The Unix times and the names and numbers of the German federal states are taken from the "COVID-19 Datenhub". All the other data is collected or calculated as described.


The dictionaries "covid19" and "counties_geography" both hold information about every individual county: First the "AdmUnitID" (Gemeindeschlüssel) of a county must be used to access the COVID-19 data of that county.
In the code example below, the AdmUnitID of Kiel ("1002") was chosen for demonstration purposes.

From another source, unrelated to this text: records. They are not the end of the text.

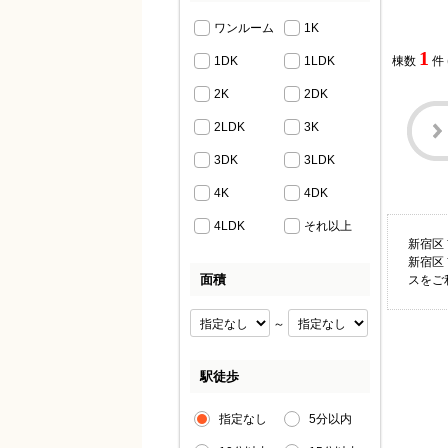
ワンルーム
1K
1
1DK
1LDK
棟数
件
2K
2DK
2LDK
3K
3DK
3LDK
4K
4DK
4LDK
それ以上
新宿区
新宿区
面積
スをご
～
駅徒歩
指定なし
5分以内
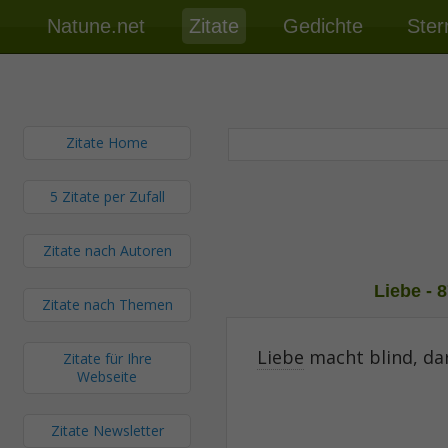
Natune.net
Zitate
Gedichte
Ster
Zitate Home
5 Zitate per Zufall
Zitate nach Autoren
Liebe - 8
Zitate nach Themen
Liebe
macht blind, da
Zitate für Ihre
Webseite
Zitate Newsletter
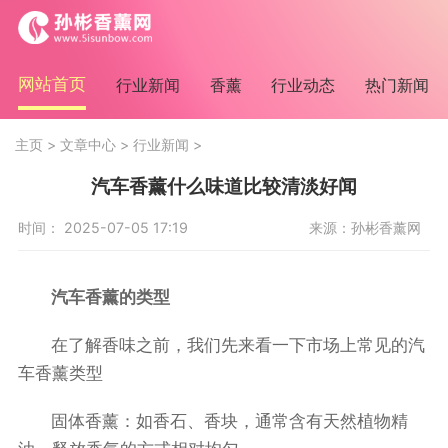
网站首页
行业新闻
香薰
行业动态
热门新闻
主页
>
文章中心
>
行业新闻
>
汽车香薰什么味道比较清淡好闻
时间： 2025-07-05 17:19
来源：孙彬香薰网
汽车香薰的类型
在了解香味之前，我们先来看一下市场上常见的汽
车香薰类型
固体香薰：如香石、香块，通常含有天然植物精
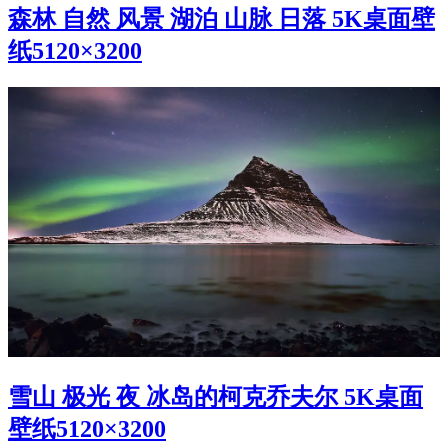
森林 自然 风景 湖泊 山脉 日落 5K桌面壁
纸5120×3200
雪山 极光 夜 冰岛的柯克乔夫尔 5K桌面
壁纸5120×3200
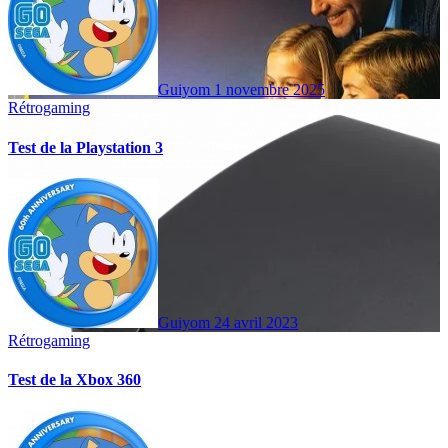
Guiyom
1 novembre 2025
Rétrogaming
Test de la Playstation 3
Guiyom
24 avril 2023
Rétrogaming
Test de la Xbox 360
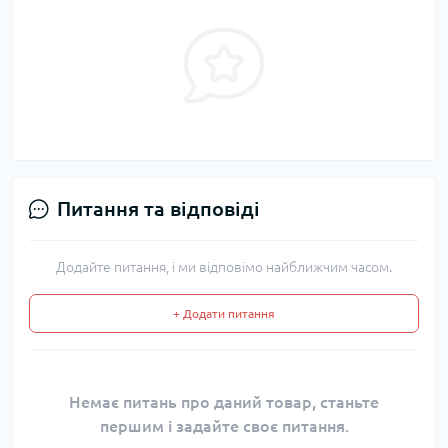
Питання та відповіді
Додайте питання, і ми відповімо найближчим часом.
+ Додати питання
Немає питань про даний товар, станьте
першим і задайте своє питання.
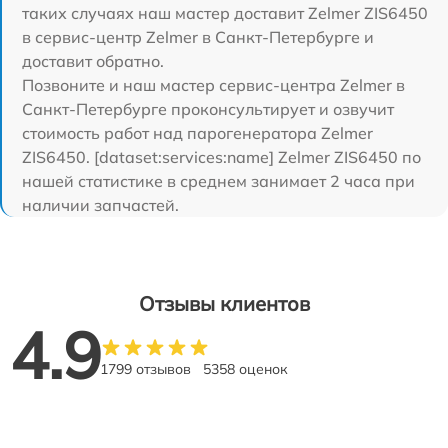
таких случаях наш мастер доставит Zelmer ZIS6450
в сервис-центр Zelmer в Санкт-Петербурге и
доставит обратно.
Позвоните и наш мастер сервис-центра Zelmer в
Санкт-Петербурге проконсультирует и озвучит
стоимость работ над парогенератора Zelmer
ZIS6450. [dataset:services:name] Zelmer ZIS6450 по
нашей статистике в среднем занимает 2 часа при
наличии запчастей.
Отзывы клиентов
4.9
1799 отзывов
5358 оценок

NB: The AdmUnitID is a string, not a number, because storing and restoring it with the json-format converts all keys of dictionaries to strings!

Code example:

Input:    list(covid19["1002"].keys())
Output:   ['cases', 'incidences']

Input:    list(counties_geography["1002"].keys())
Output:   ['name',
           'population',
           'area_in_m2',
           'geometry',
           'raw_geometry',
           'population_density']

Input:    list(non_county_specific_data.keys())
Output:   ['unixtime',
           'states',
           'highest_case_number',
           'lowest_case_number',
           'highest_incidence',
           'lowest_incidence',
           'UTC',
           'UTC+7days']

Data Sources - Retrieval and Storage

The project uses COVID-19 and geographical data of 412 German counties. Both data are retrieved from the "COVID-19 Datenhub". The datahub was chosen as a source because it is referenced by the Robert-Koch-Institut (RKI) and the German government.

There are three different ways the COVID-19 data and the geographical data are stored:

  • Stored on the server of the RKI, reachable through the API.
  • Stored unpolished and unmodified on this machine as backup if the API does not work anymore.
  • Stored polished and ready to go on this machine.

The user has to choose one of the three sources of stored data both for the COVID-19 number of cases and for the geographical information of the counties. This is done in the "Controls" chapter of the two files handling the data collection: "get_data.ipynb" and "get_geographical_data_of_german_counties.ipynb".